◆ TASK DESCRIPTION ◆
Copy the records out again in full, keeping them identical.

◆ DATA EXCERPTS ◆
+ + +

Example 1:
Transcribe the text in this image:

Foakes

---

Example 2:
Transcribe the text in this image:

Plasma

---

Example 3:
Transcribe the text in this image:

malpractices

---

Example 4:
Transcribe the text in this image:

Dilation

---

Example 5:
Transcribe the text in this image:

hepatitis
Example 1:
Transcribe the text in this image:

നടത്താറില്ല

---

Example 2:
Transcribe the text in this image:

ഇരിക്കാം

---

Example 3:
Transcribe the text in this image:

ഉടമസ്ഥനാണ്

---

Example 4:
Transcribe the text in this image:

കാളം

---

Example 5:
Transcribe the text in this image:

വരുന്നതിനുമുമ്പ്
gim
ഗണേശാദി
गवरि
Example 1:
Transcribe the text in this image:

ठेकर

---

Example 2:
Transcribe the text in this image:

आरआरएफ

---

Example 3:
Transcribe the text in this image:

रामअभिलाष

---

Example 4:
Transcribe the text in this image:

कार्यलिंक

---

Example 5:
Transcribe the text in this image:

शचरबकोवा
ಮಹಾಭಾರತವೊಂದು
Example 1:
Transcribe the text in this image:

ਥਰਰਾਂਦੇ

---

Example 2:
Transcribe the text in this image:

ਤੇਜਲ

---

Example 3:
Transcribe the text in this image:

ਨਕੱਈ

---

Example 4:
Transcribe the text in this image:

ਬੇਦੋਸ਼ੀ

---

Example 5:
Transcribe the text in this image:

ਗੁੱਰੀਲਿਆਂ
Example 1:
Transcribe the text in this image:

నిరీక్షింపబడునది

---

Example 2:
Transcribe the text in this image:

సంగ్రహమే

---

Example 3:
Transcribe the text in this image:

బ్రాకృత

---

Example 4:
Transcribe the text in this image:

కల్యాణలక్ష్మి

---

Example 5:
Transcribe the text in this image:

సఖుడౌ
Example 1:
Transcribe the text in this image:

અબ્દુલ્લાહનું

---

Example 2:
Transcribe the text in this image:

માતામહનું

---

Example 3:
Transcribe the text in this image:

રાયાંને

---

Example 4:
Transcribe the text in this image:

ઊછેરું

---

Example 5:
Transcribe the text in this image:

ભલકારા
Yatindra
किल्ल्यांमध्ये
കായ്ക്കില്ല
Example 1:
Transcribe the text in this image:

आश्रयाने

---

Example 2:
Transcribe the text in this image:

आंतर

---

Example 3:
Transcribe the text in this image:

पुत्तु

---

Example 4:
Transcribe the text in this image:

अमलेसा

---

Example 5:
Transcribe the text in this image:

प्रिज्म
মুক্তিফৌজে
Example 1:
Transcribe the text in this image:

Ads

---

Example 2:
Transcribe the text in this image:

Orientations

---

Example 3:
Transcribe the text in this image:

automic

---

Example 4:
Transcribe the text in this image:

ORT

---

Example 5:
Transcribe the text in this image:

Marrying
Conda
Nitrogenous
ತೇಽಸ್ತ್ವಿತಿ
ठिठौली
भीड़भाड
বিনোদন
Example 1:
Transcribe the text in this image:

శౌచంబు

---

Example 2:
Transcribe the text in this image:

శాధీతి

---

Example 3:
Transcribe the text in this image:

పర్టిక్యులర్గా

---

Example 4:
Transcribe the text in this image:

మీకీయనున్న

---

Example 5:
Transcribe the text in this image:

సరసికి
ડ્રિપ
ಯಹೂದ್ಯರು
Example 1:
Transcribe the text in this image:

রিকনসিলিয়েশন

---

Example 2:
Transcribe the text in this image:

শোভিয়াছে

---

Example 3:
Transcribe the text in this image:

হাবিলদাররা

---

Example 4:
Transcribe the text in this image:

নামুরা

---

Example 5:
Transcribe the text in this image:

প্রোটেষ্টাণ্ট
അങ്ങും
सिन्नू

+ + +

◆ EXERCISE RESULT ◆
Example 1:
Transcribe the text in this image:

Foakes

---

Example 2:
Transcribe the text in this image:

Plasma

---

Example 3:
Transcribe the text in this image:

malpractices

---

Example 4:
Transcribe the text in this image:

Dilation

---

Example 5:
Transcribe the text in this image:

hepatitis
Example 1:
Transcribe the text in this image:

നടത്താറില്ല

---

Example 2:
Transcribe the text in this image:

ഇരിക്കാം

---

Example 3:
Transcribe the text in this image:

ഉടമസ്ഥനാണ്

---

Example 4:
Transcribe the text in this image:

കാളം

---

Example 5:
Transcribe the text in this image:

വരുന്നതിനുമുമ്പ്
gim
ഗണേശാദി
गवरि
Example 1:
Transcribe the text in this image:

ठेकर

---

Example 2:
Transcribe the text in this image:

आरआरएफ

---

Example 3:
Transcribe the text in this image:

रामअभिलाष

---

Example 4:
Transcribe the text in this image:

कार्यलिंक

---

Example 5:
Transcribe the text in this image:

शचरबकोवा
ಮಹಾಭಾರತವೊಂದು
Example 1:
Transcribe the text in this image:

ਥਰਰਾਂਦੇ

---

Example 2:
Transcribe the text in this image:

ਤੇਜਲ

---

Example 3:
Transcribe the text in this image:

ਨਕੱਈ

---

Example 4:
Transcribe the text in this image:

ਬੇਦੋਸ਼ੀ

---

Example 5:
Transcribe the text in this image:

ਗੁੱਰੀਲਿਆਂ
Example 1:
Transcribe the text in this image:

నిరీక్షింపబడునది

---

Example 2:
Transcribe the text in this image:

సంగ్రహమే

---

Example 3:
Transcribe the text in this image:

బ్రాకృత

---

Example 4:
Transcribe the text in this image:

కల్యాణలక్ష్మి

---

Example 5:
Transcribe the text in this image:

సఖుడౌ
Example 1:
Transcribe the text in this image:

અબ્દુલ્લાહનું

---

Example 2:
Transcribe the text in this image:

માતામહનું

---

Example 3:
Transcribe the text in this image:

રાયાંને

---

Example 4:
Transcribe the text in this image:

ઊછેરું

---

Example 5:
Transcribe the text in this image:

ભલકારા
Yatindra
किल्ल्यांमध्ये
കായ്ക്കില്ല
Example 1:
Transcribe the text in this image:

आश्रयाने

---

Example 2:
Transcribe the text in this image:

आंतर

---

Example 3:
Transcribe the text in this image:

पुत्तु

---

Example 4:
Transcribe the text in this image:

अमलेसा

---

Example 5:
Transcribe the text in this image:

प्रिज्म
মুক্তিফৌজে
Example 1:
Transcribe the text in this image:

Ads

---

Example 2:
Transcribe the text in this image:

Orientations

---

Example 3:
Transcribe the text in this image:

automic

---

Example 4:
Transcribe the text in this image:

ORT

---

Example 5:
Transcribe the text in this image:

Marrying
Conda
Nitrogenous
ತೇಽಸ್ತ್ವಿತಿ
ठिठौली
भीड़भाड
বিনোদন
Example 1:
Transcribe the text in this image:

శౌచంబు

---

Example 2:
Transcribe the text in this image:

శాధీతి

---

Example 3:
Transcribe the text in this image:

పర్టిక్యులర్గా

---

Example 4:
Transcribe the text in this image:

మీకీయనున్న

---

Example 5:
Transcribe the text in this image:

సరసికి
ડ્રિપ
ಯಹೂದ್ಯರು
Example 1:
Transcribe the text in this image:

রিকনসিলিয়েশন

---

Example 2:
Transcribe the text in this image:

শোভিয়াছে

---

Example 3:
Transcribe the text in this image:

হাবিলদাররা

---

Example 4:
Transcribe the text in this image:

নামুরা

---

Example 5:
Transcribe the text in this image:

প্রোটেষ্টাণ্ট
അങ്ങും
सिन्नू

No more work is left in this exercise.